* [Texte fourni]
▼

Dans son département des Hauts-de-Seine, le président de l’UMP teste déjà la discrimination positive en matière d’éducation. Le conseil général finance l’hébergement et le soutien scolaire de huit garçons de 13 ans qui ne pouvaient étudier efficacement dans leur famille.
Pas un bruit. L’ambiance dans la petite maison est étrangement calme, à l’image de ce quartier d’Asnières. A l’intérieur du pavillon fraîchement repeint, huit garçons de 13 ans apprennent à vivre ensemble, par chambre de deux. Ils se connaissent seulement depuis quatre jours mais déjà, les tâches ménagères sont réparties. Jordan mettra le couvert lundi, Angelo se chargera de la vaisselle. Jusqu’en juin, ils vont partager ainsi leur quotidien. Ces élèves de 5ème ont choisi de devenir internes. » S’ils ne sont pas volontaires et motivés, les chances de réussite sont faibles » précise Etienne Recoing, le directeur de ce premier » internat de la réussite « , établissement gratuit pour les familles.
Derrière le petit pavillon de quatre chambres, le collège François Truffaut. Un établissement plutôt privilégié mais où 15% des élèves sont issus de familles défavorisées. » Les Hauts-de-Seine, ce n’est pas seulement Neuilly. Avec Asnières, Gennevilliers ou Clichy, on a une très forte hétérogénéité de population scolaire » explique Isabelle Balkany, en charge de l’enseignement au sein du conseil général. » Il y a des enfants qui suivent bien en classe mais qui vivent dans des familles où il n’est pas possible de bien travailler le soir, notamment des familles monoparentales. Cet internat est fait pour eux « .

▲

* [Consigne]
Dites si chacune des affirmations suivantes concorde avec l'article sur l'internat d'Asnières, en répondant par oui ou non et en citant mot pour mot les termes du texte qui tranchent. 1. Les huit garçons hébergés ont 13 ans. 2. L'internat est payant pour les familles. 3. Au collège François Truffaut, 15 % des élèves viennent de familles défavorisées. Les lignes qui suivent ne servent à rien ici.

* [Matériel présenté]
▼

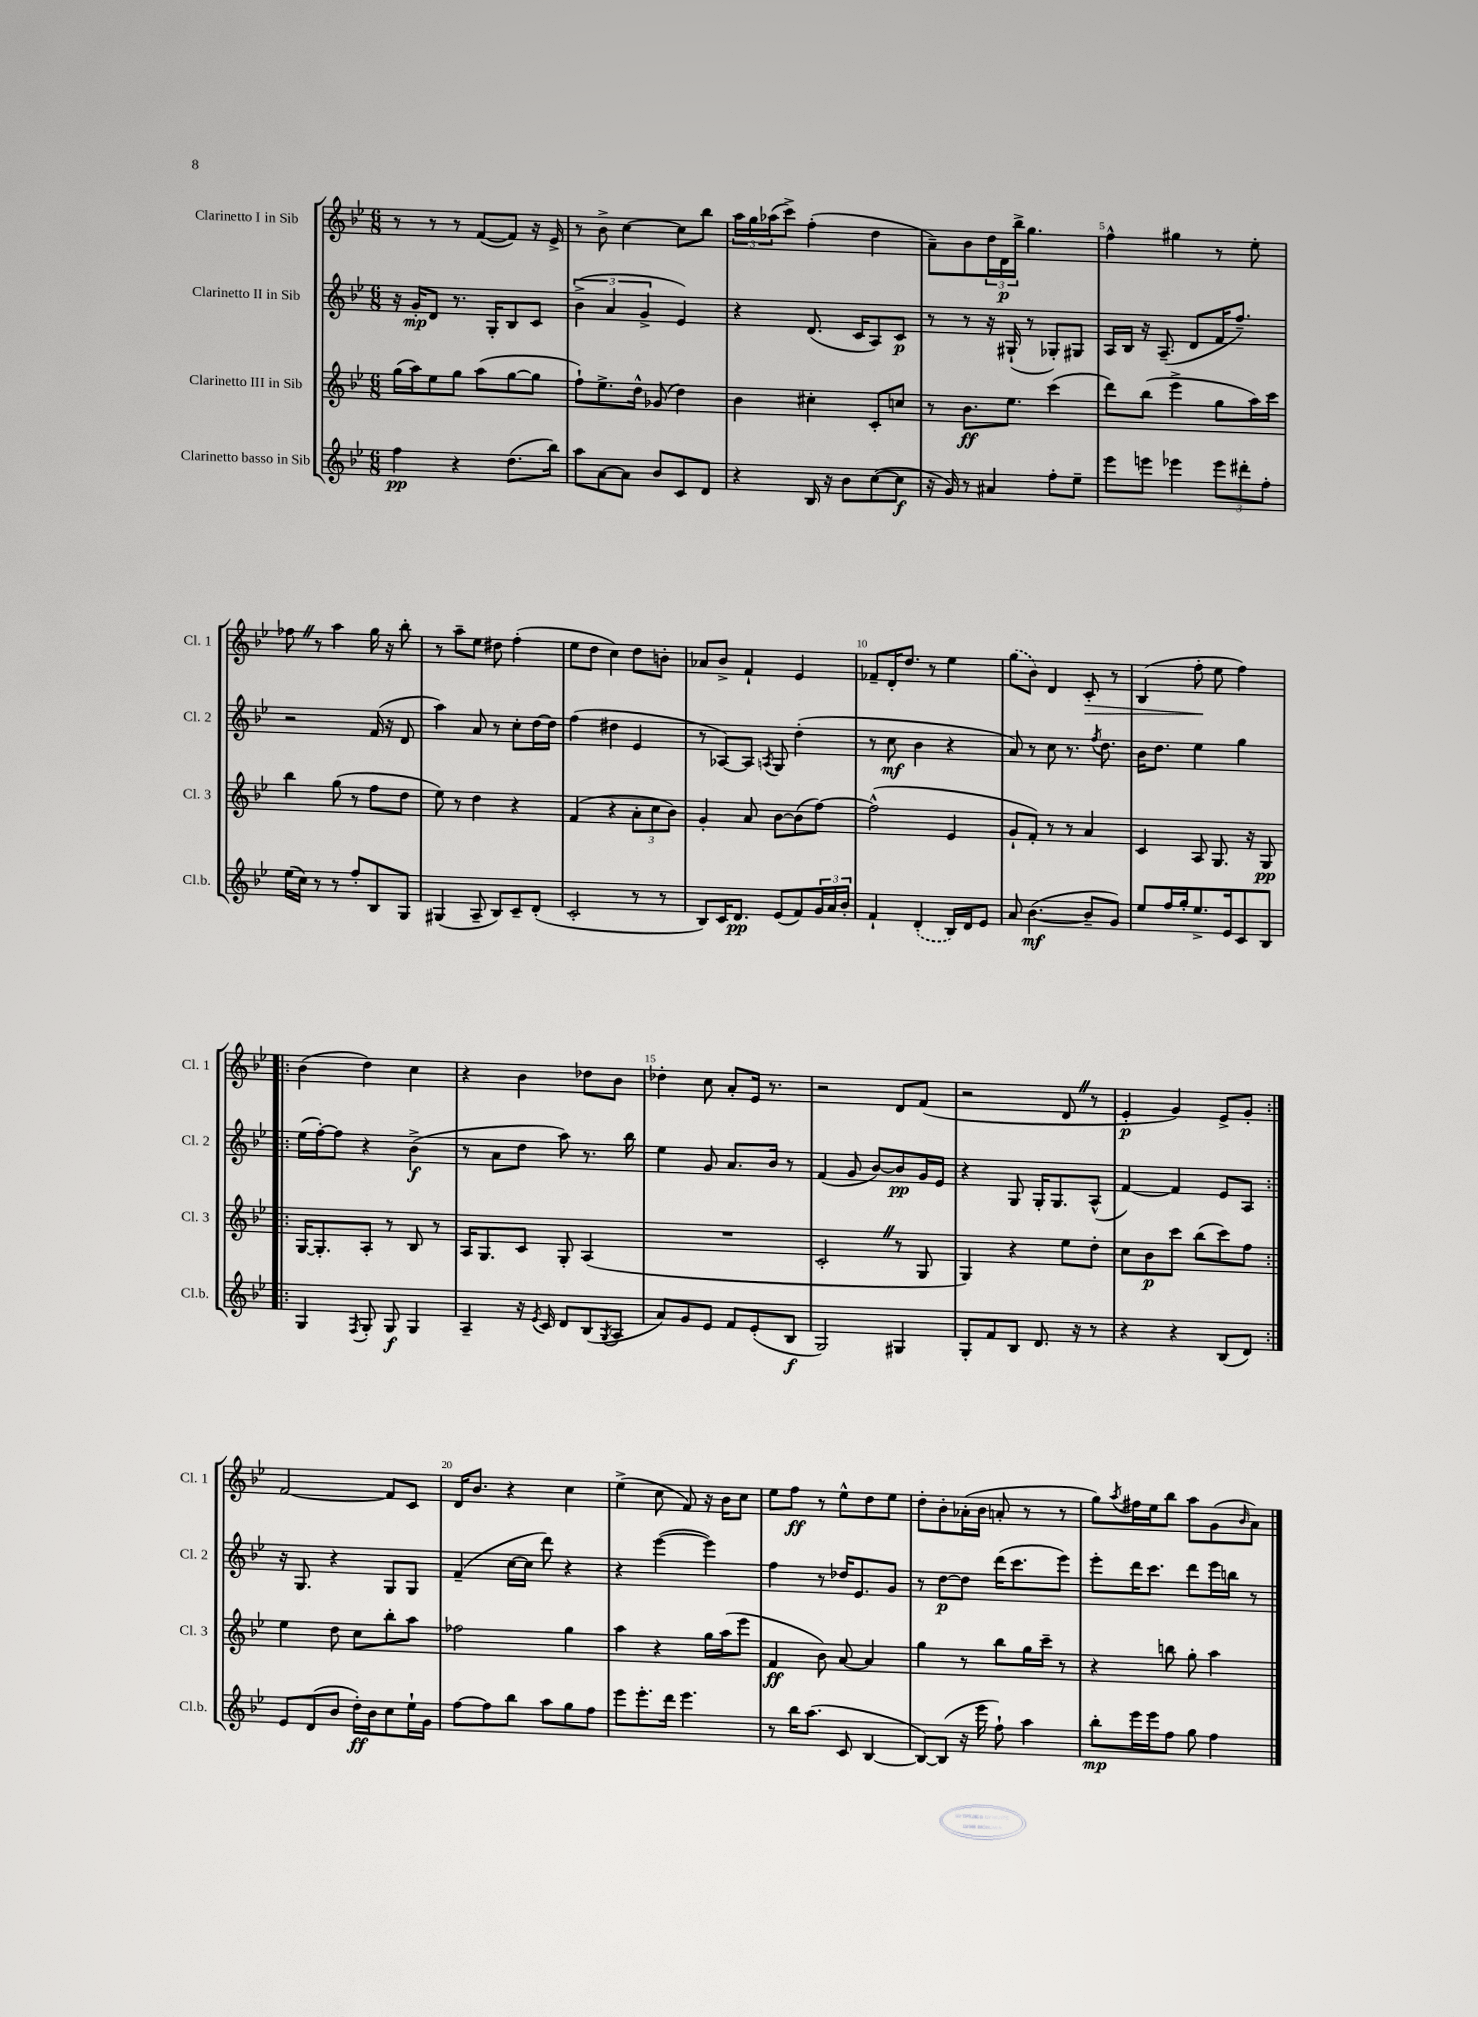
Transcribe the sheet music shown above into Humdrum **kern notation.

▲
▼

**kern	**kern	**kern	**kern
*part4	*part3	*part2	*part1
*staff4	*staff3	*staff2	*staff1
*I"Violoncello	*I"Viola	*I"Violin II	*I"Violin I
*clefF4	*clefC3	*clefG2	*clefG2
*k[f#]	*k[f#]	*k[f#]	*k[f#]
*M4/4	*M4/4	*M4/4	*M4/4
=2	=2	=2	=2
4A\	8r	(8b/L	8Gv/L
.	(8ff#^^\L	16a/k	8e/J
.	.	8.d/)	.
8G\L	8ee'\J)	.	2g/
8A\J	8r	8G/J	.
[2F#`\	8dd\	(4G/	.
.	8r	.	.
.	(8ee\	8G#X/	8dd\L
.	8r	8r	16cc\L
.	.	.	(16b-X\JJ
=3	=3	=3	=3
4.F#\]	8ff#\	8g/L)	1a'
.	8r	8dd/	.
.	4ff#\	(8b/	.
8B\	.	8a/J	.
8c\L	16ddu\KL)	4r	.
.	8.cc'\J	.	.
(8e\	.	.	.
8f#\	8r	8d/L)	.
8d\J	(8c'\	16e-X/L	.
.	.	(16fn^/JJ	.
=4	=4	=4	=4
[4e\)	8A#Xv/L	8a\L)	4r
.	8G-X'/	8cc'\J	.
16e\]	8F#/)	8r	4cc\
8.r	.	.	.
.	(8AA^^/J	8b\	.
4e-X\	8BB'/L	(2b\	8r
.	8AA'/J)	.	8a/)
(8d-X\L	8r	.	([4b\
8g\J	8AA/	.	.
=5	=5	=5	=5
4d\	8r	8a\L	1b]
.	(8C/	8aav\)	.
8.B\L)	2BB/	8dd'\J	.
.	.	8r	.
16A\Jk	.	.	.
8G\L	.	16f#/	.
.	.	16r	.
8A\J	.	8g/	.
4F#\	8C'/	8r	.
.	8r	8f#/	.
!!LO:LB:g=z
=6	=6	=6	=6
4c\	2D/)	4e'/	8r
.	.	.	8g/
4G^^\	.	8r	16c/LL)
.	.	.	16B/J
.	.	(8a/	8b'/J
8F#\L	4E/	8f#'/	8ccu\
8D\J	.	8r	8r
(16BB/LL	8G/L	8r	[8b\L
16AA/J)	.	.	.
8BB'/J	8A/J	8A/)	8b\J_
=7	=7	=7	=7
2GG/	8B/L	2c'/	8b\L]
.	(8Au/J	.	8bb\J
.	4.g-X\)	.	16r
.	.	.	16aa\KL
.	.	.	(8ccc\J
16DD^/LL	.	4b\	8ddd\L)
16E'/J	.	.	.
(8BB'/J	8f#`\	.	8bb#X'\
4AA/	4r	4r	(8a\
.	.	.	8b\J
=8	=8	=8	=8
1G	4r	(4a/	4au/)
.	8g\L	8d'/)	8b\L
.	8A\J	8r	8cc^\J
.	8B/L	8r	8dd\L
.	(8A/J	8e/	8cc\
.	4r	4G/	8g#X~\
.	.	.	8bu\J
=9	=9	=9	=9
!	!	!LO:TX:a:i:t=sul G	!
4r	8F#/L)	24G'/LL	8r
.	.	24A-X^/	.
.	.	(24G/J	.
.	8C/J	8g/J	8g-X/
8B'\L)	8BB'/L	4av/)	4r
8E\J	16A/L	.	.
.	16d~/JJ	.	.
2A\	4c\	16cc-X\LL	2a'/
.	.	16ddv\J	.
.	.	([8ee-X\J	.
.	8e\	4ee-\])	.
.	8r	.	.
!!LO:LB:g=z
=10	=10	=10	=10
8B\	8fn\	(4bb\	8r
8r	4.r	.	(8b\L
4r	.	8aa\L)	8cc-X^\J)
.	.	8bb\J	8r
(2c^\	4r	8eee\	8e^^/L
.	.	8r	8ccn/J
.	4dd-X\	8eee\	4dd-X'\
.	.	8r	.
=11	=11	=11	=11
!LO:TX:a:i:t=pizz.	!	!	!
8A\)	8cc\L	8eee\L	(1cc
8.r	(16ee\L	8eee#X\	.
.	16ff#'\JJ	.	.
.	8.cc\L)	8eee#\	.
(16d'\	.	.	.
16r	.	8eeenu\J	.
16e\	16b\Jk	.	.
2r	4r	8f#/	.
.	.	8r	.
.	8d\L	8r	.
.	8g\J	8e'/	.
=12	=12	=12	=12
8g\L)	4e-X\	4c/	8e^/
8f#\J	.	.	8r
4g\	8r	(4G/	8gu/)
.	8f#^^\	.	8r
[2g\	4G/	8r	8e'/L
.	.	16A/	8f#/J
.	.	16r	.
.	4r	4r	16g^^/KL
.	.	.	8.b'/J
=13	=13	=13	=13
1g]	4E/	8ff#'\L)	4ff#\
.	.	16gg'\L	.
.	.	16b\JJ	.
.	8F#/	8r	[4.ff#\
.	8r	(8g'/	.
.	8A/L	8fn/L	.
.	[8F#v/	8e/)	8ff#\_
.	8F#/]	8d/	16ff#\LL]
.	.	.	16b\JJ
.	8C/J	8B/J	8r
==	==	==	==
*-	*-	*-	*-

▲
▼

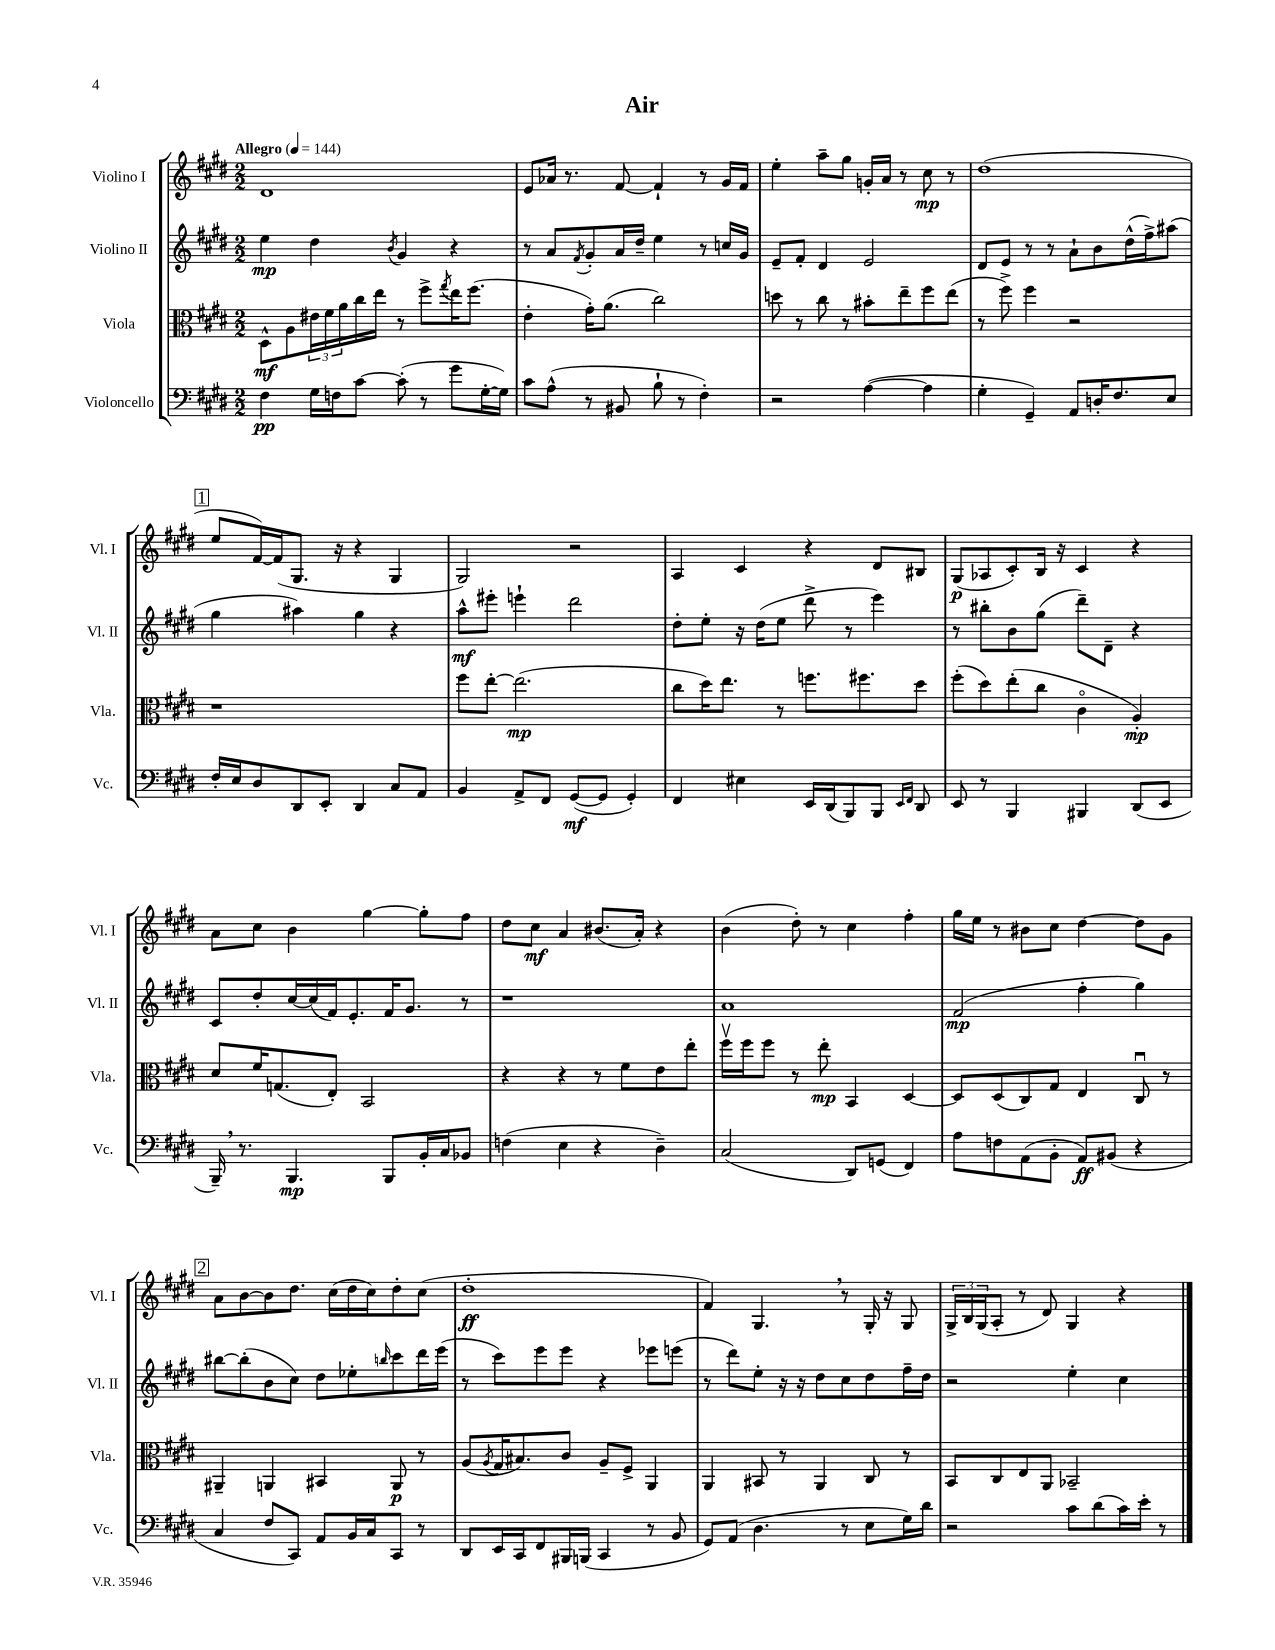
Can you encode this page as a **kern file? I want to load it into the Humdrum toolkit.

▲

* [Réponse attendue]
1. Oui : « huit garçons de 13 ans ».
2. Non : « établissement gratuit pour les familles ».
3. Oui : « 15% des élèves sont issus de familles défavorisées ».